------ Input records

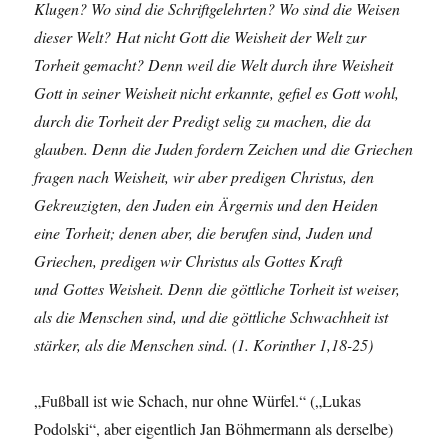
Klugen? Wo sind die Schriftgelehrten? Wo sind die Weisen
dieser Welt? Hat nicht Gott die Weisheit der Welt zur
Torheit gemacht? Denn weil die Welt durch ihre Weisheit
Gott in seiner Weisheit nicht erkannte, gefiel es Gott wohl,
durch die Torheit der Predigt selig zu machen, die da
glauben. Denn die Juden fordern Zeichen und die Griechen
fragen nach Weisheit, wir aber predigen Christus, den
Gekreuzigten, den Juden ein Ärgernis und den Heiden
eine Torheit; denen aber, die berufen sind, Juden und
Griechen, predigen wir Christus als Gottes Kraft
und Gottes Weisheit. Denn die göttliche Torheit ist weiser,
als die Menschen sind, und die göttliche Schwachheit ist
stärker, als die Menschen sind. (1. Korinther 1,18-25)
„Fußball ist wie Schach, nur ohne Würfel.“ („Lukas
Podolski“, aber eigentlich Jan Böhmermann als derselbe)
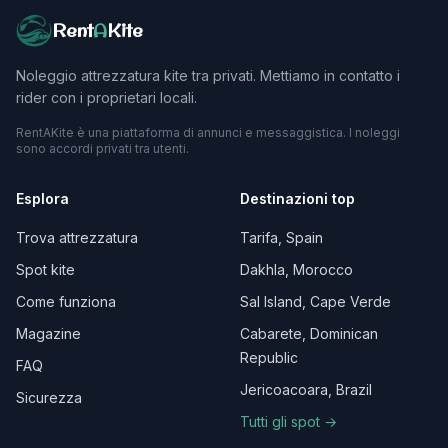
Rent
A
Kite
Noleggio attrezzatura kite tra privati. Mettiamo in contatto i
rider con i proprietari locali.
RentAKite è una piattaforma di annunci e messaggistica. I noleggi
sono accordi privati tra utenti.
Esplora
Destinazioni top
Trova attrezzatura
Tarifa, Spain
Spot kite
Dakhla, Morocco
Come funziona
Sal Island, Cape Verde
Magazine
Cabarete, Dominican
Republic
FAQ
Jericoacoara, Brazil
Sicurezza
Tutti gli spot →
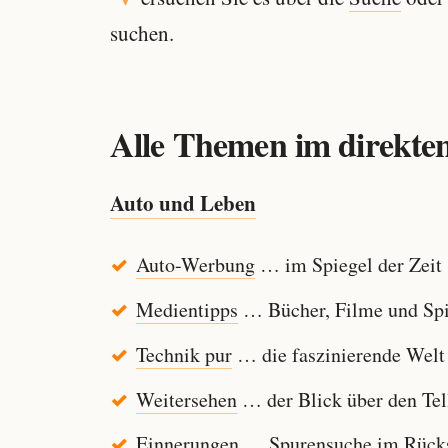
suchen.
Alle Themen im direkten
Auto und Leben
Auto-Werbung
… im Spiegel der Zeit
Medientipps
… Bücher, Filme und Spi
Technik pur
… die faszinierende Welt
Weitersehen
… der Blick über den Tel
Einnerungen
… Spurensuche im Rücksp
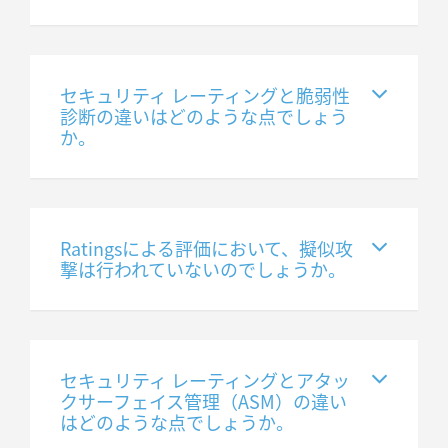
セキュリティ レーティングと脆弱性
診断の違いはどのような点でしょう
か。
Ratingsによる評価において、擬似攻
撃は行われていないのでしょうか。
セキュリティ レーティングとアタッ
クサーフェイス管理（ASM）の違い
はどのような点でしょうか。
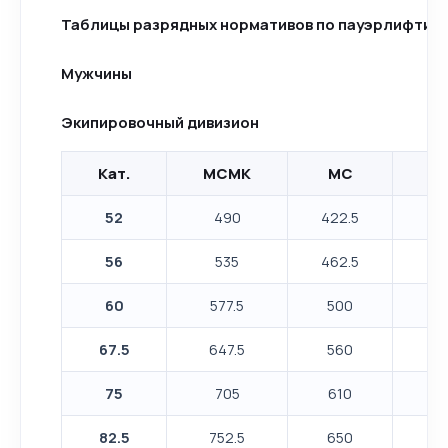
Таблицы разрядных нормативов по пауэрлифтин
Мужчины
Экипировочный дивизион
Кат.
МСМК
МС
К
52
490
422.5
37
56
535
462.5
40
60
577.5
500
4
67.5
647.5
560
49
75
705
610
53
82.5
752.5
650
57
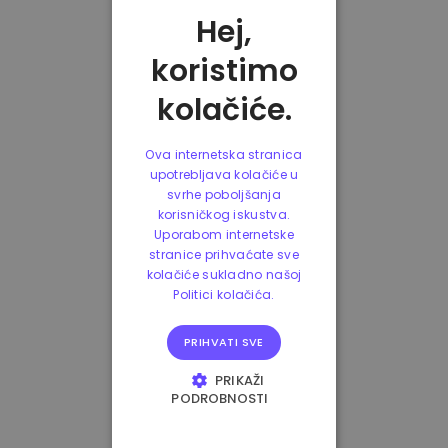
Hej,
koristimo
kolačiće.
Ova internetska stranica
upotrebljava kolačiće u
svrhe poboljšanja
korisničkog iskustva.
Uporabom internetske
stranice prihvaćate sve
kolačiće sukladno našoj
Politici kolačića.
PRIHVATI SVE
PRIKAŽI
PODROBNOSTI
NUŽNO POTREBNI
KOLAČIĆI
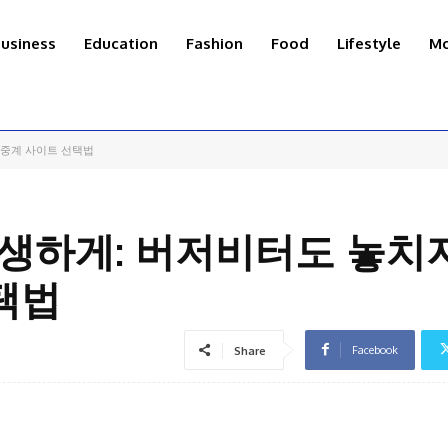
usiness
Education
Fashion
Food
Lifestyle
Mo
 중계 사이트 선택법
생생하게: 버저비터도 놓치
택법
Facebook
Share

------------

What you have to do: Tally how many lines of the material above contain the string "sind" and reply with the number alone.

Problem solution: 4